* **Exercise details**:
Check each line of the material below for the word "cubre". State how many lines have it, and nothing more.

==== Material for this task ====

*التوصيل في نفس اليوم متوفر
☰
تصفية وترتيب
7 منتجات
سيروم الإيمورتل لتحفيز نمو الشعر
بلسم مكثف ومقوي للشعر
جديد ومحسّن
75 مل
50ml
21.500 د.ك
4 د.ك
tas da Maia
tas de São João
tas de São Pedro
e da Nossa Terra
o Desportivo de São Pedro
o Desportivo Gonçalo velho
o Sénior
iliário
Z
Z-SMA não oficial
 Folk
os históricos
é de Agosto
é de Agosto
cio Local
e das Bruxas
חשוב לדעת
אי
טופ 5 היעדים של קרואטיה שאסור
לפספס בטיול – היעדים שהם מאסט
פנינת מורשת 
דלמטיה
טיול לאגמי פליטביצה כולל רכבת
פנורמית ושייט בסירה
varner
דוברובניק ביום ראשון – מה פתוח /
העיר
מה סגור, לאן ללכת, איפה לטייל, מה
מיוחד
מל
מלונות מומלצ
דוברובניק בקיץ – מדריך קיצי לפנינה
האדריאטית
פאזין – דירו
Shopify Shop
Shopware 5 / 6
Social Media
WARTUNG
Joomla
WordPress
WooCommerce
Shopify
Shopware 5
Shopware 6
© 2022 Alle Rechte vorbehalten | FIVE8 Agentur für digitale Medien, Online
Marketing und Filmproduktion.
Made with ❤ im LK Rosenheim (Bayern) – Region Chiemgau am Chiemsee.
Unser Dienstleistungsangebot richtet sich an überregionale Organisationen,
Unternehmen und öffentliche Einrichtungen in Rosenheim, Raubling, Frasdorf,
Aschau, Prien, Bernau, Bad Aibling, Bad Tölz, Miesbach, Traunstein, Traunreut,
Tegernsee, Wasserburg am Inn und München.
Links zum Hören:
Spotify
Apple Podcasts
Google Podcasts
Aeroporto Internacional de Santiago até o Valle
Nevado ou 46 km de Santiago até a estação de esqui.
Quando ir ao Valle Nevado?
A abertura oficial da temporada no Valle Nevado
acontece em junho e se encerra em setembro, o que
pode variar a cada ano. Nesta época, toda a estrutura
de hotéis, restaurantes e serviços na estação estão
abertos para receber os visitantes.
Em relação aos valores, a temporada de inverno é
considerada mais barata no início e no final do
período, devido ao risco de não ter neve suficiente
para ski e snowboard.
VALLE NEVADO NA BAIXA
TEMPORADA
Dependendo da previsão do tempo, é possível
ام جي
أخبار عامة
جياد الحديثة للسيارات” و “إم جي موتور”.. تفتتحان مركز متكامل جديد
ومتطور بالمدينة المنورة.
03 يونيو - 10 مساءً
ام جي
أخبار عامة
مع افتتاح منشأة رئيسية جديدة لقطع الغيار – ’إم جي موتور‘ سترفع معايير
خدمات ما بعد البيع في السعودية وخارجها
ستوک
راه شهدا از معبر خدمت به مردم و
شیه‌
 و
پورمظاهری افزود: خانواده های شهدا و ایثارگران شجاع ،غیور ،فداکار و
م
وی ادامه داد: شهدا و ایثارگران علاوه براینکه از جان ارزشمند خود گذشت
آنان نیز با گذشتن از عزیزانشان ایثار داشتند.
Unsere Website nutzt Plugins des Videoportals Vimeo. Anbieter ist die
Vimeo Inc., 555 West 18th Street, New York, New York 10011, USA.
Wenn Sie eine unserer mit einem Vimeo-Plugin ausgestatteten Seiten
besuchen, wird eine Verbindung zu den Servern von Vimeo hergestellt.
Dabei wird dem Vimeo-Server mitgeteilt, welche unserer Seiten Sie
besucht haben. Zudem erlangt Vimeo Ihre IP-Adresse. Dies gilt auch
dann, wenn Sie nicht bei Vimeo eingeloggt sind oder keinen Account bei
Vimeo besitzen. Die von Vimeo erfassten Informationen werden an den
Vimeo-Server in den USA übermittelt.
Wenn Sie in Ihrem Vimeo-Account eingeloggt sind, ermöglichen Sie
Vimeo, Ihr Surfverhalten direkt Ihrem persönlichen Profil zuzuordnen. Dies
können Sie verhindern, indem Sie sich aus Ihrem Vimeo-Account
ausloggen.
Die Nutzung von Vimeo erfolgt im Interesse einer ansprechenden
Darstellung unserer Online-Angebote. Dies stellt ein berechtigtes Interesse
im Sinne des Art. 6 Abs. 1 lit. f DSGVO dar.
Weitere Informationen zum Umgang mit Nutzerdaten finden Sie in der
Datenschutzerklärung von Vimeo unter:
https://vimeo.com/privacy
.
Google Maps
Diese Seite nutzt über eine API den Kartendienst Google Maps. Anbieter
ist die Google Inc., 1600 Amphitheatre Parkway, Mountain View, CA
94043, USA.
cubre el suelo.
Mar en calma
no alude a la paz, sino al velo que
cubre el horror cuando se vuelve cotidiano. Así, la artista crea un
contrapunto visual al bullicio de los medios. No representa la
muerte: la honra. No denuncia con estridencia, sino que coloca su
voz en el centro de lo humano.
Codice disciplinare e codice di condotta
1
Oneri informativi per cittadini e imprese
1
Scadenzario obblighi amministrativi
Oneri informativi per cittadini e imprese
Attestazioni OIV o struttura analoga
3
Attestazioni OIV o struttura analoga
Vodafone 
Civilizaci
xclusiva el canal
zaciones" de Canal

====

* **Solution for this exercise**:
2